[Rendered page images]

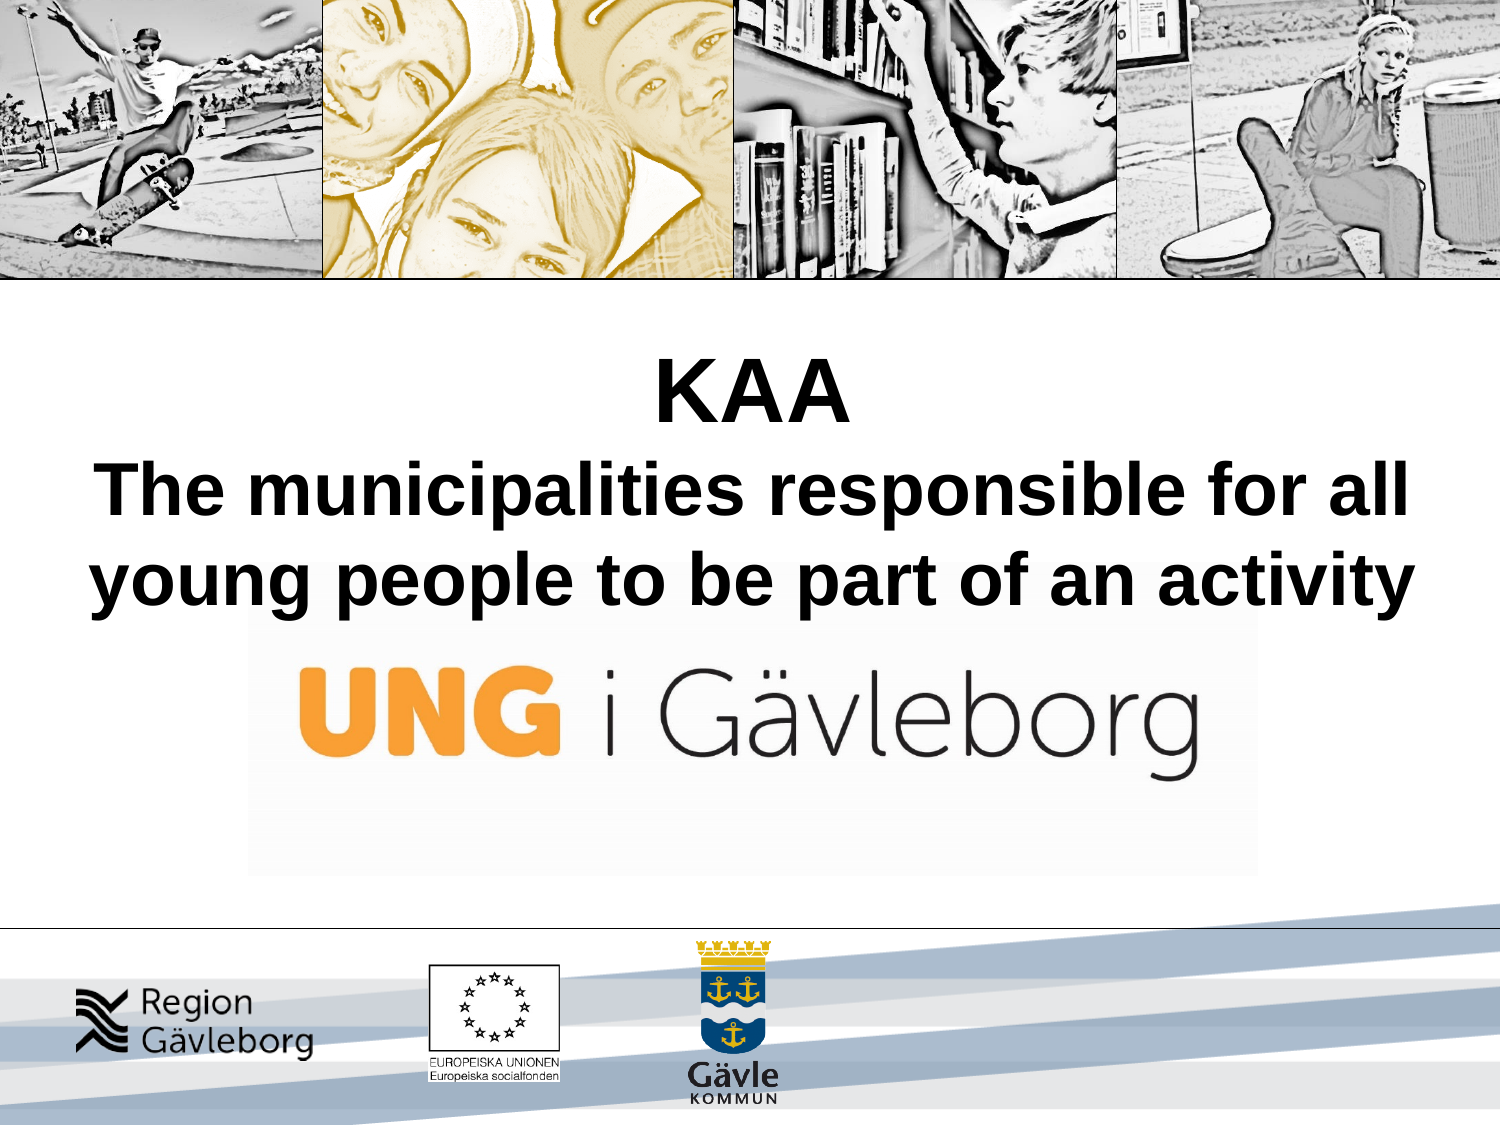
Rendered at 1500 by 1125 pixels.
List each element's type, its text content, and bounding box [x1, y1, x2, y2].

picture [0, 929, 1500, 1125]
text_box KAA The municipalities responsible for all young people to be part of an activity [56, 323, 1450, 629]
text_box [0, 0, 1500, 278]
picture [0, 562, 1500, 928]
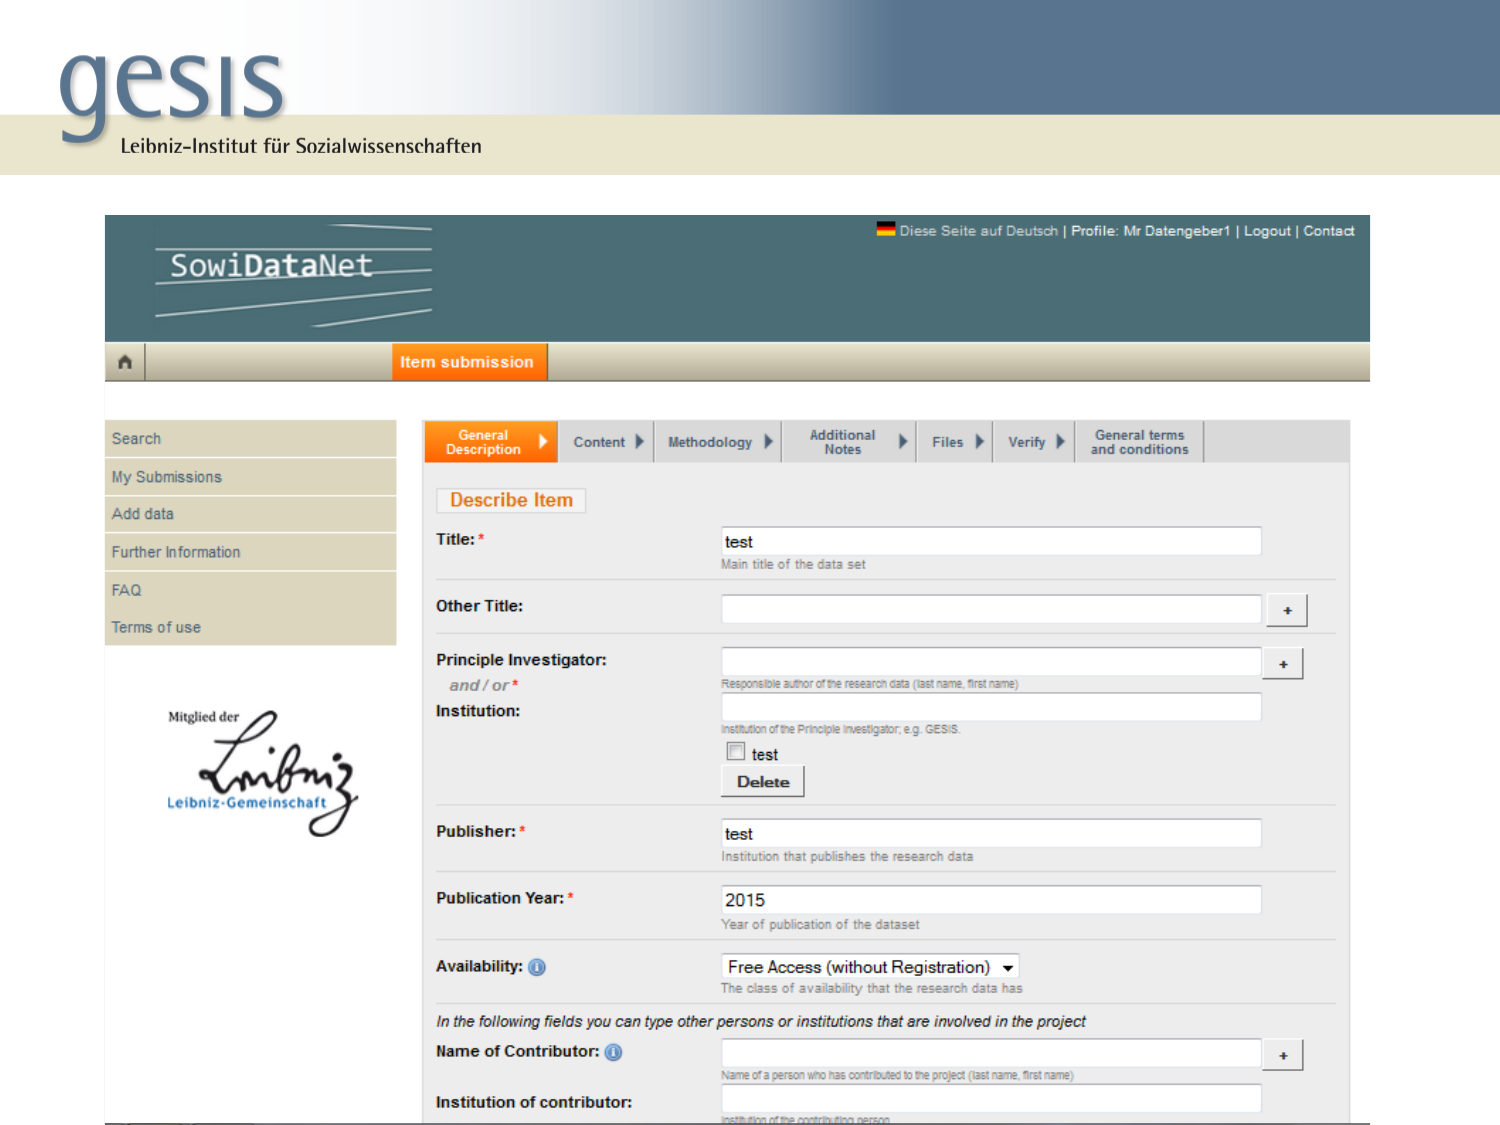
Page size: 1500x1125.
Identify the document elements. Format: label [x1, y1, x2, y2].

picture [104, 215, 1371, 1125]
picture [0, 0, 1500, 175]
* * *
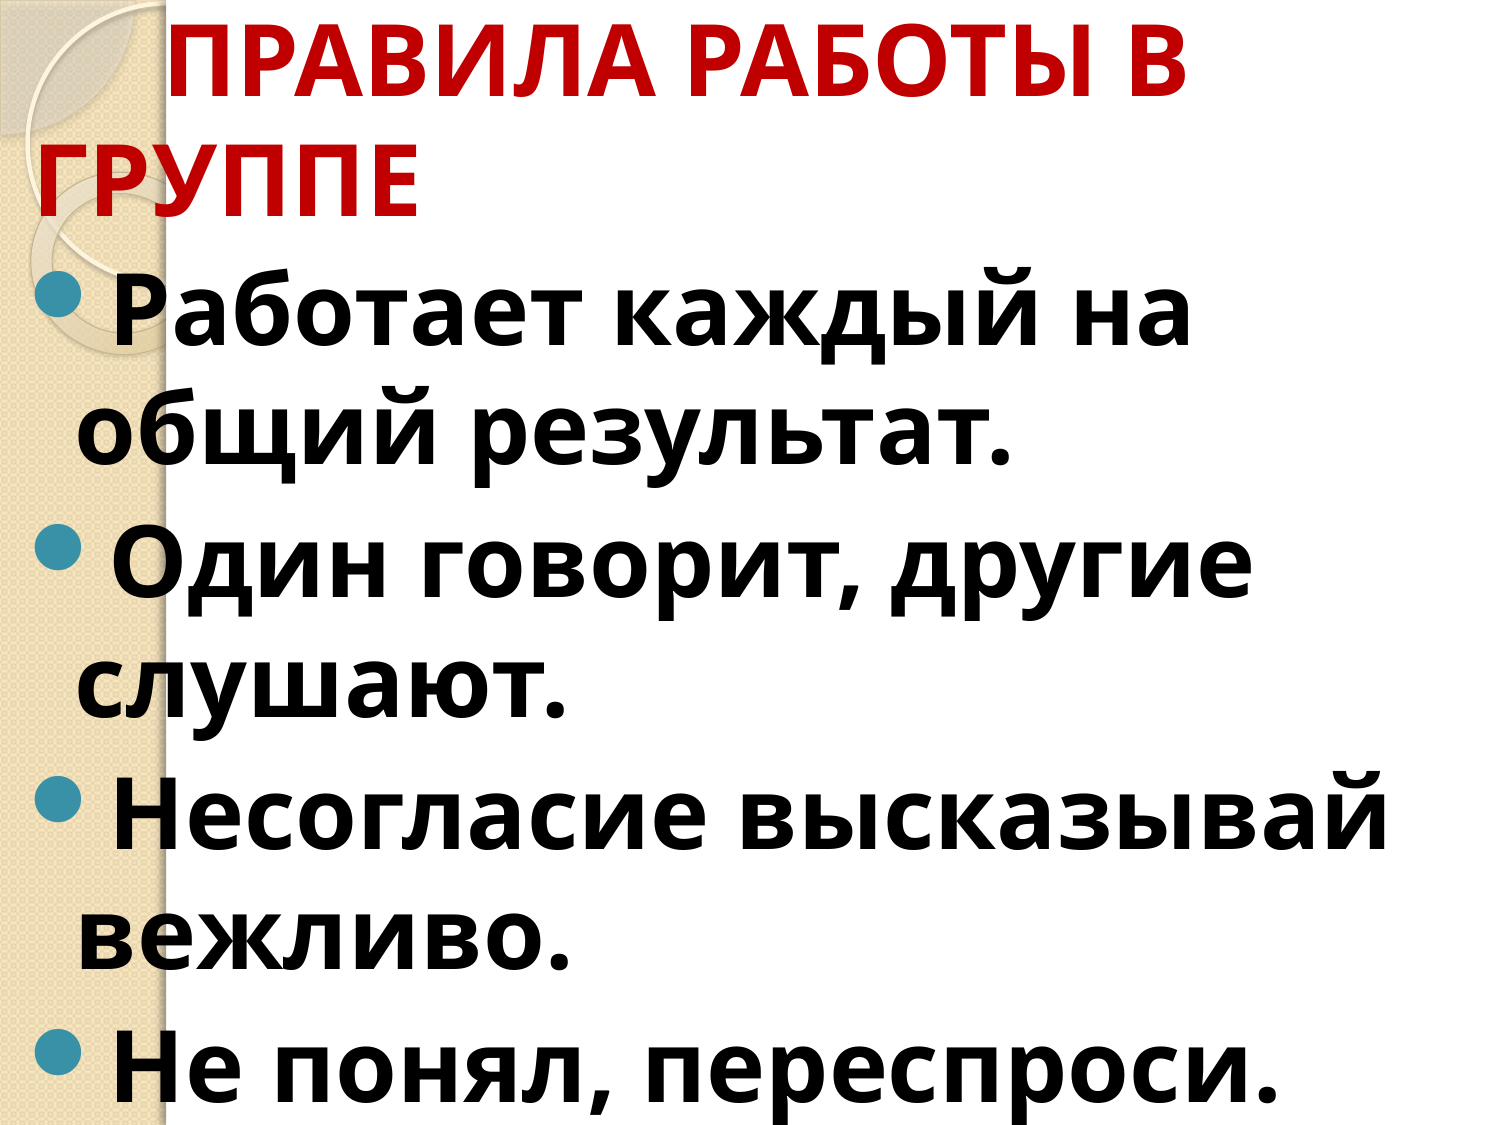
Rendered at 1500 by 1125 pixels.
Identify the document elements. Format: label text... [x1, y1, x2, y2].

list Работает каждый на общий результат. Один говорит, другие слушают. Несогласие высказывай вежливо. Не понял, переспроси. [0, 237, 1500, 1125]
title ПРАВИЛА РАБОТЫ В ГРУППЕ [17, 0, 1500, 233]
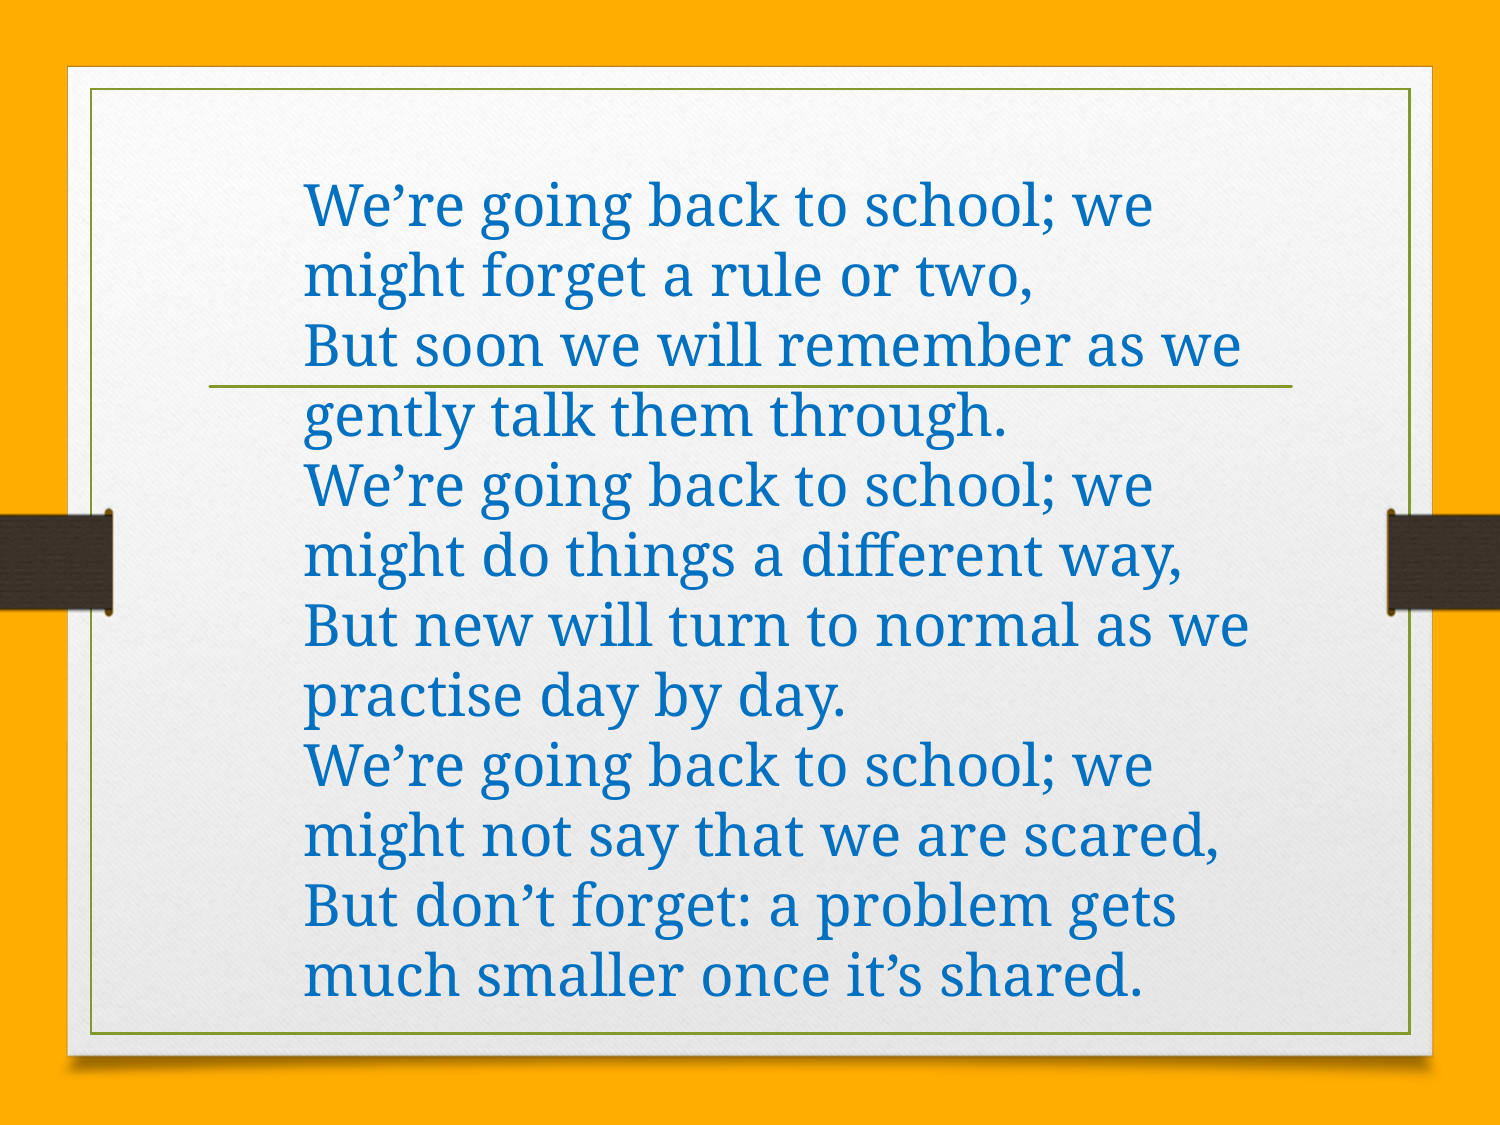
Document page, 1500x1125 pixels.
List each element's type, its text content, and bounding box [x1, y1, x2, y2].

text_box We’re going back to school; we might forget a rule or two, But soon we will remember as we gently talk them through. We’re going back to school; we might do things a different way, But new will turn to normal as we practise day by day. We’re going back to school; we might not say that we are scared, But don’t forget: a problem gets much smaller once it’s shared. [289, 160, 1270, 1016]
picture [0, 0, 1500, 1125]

* **Exercise**: All that should appear in the answer is the lines above from the line with "Identify the document elements. Format: label text..." through the line with "Document page, 1500x1125 pixels.", retyped exactly, pictures left out.

* **Exercise response**:
Identify the document elements. Format: label text... [x1, y1, x2, y2].

list Работает каждый на общий результат. Один говорит, другие слушают. Несогласие высказывай вежливо. Не понял, переспроси. [0, 237, 1500, 1125]
title ПРАВИЛА РАБОТЫ В ГРУППЕ [17, 0, 1500, 233]
Document page, 1500x1125 pixels.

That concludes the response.